18/10/2009 | 00:00 - matéria visualizada 328 vezes

Em 2008 apenas 15 sindicâncias foram abertas para apurar desvios éticos e disciplinares de magistrados pelo Conselho Nacional de Justiça (CNJ). Este ano, já somam 113 as investigações de juízes e desembargadores suspeitos de corrupção, instauradas pela Corregedoria Nacional do CNJ, um crescimento de 653%.

Dessas 113 investigações 16 são relativas aos magistrados da Justiça Estadual maranhense. Todas sob sigilo do CNJ. O conselho tem recorrido até a expedientes de polícia, como análise de variação patrimonial e de movimentações financeiras dos juízes. Das 113 abertas neste ano, dez já se transformaram em processos administrativos disciplinares, que podem custar o direito de usar a toga dos investigados.

Se há suspeita de corrupção, a corregedoria conta com o auxílio da Receita Federal e do Conselho de Controle de Atividades Financeiras (Coaf). “O CNJ se consolidou como o grande interlocutor da sociedade com o Judiciário e vem adotando medidas drásticas quando se trata de infrações disciplinares ou desvios de conduta”, declarou Dipp.

Sob o comando corregedor Gilson Dipp, de setembro de 2008 a setembro deste ano a corregedoria do CNJ abriu 5.358 procedimentos para apurar desvios de toda ordem no sistema judiciário brasileiro, desde falhas processuais e administrativas até venda de sentenças.Os processos no conselho surgem de várias maneiras. As investigações podem começar, de uma denúncias que qualquer cidadão ao CNJ. Quando há indícios para instaurar sindicância, o conselho inicia a apuração, como um inquérito policial.

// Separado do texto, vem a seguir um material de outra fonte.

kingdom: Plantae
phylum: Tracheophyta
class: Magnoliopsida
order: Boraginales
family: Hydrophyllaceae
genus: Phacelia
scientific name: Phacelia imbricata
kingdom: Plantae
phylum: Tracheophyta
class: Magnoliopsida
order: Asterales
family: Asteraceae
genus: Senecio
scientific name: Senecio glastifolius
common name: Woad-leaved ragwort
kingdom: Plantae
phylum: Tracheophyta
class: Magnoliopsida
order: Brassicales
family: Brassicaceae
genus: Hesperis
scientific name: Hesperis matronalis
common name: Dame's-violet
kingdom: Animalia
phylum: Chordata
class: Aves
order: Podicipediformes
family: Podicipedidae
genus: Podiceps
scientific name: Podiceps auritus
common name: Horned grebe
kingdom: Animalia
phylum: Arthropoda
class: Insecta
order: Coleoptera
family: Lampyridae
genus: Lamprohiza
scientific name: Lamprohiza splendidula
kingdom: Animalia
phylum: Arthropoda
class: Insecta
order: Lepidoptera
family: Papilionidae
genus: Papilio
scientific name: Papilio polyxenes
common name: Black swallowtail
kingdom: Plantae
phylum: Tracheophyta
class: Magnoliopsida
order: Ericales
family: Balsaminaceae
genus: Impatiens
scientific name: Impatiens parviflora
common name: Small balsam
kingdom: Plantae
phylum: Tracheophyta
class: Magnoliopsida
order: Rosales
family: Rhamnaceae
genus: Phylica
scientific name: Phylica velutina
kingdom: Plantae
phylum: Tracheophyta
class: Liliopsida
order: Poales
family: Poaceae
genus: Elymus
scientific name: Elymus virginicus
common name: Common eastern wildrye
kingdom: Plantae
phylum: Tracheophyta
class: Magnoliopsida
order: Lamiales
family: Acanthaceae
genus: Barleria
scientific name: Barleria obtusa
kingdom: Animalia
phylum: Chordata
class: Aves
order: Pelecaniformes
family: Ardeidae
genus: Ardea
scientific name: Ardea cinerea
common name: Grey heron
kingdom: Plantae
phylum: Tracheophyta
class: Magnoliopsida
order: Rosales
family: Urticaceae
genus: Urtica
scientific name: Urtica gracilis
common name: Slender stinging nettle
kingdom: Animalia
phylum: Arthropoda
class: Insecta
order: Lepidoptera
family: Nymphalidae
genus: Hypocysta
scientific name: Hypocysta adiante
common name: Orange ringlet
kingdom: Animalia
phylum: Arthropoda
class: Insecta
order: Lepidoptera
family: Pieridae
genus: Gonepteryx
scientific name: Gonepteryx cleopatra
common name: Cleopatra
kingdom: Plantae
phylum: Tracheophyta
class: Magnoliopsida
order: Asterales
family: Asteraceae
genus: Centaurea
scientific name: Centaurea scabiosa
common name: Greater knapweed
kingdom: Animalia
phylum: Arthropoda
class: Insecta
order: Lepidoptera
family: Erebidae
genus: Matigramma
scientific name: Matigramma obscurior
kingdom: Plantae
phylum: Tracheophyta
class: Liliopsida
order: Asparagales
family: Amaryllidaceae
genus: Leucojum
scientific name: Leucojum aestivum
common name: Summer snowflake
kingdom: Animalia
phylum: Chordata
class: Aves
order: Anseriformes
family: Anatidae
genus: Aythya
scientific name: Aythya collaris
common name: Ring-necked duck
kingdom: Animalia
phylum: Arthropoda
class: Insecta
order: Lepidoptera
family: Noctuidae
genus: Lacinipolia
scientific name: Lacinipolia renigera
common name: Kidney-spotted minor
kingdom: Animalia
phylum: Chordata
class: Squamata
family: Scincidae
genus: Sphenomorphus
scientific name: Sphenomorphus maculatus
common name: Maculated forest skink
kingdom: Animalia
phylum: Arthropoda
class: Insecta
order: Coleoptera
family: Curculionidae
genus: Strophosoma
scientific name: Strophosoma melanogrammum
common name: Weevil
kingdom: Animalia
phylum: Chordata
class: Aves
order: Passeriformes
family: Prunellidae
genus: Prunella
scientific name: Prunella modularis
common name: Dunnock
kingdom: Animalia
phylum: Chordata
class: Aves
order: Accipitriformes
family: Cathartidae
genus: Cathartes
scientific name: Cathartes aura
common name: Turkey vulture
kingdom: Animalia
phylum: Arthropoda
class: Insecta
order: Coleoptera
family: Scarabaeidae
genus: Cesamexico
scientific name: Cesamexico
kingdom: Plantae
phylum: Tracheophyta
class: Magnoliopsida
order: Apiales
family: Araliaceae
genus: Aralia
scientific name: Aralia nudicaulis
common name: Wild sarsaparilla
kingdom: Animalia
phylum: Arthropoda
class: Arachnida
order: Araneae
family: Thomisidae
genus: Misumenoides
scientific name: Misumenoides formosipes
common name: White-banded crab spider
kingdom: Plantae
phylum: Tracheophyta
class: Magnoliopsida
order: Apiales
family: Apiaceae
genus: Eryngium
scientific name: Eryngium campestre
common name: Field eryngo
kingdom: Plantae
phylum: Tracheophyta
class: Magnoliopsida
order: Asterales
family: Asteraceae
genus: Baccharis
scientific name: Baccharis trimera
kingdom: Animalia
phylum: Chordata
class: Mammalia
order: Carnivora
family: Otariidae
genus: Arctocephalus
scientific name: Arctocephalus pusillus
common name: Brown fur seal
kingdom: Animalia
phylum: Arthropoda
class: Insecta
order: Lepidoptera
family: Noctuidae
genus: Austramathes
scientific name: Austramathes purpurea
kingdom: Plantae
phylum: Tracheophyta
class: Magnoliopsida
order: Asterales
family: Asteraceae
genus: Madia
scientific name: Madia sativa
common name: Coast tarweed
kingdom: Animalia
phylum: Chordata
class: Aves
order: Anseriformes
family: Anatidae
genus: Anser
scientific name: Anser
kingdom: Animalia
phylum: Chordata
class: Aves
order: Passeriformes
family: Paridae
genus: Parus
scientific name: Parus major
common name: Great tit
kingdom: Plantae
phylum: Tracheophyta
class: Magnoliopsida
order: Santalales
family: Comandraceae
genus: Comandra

Já foram afastados magistrados dos Tribunais de Justiça. nos estados da Bahia (3), dois por venda de sentenças; no Amazonas (3) dois por favorecimento a um político; na Paraíba (1) fraudes com precatórios. Na Justiça Federal e na do Trabalho, a corregedoria do CNJ também já alcançou alguns magistrados. No Tribunal Regional Federal da 4ª Região, com sede em Porto Alegre um foi afastado. Na Justiça do Trabalho foram outros dois, ambos aposentados compulsoriamente.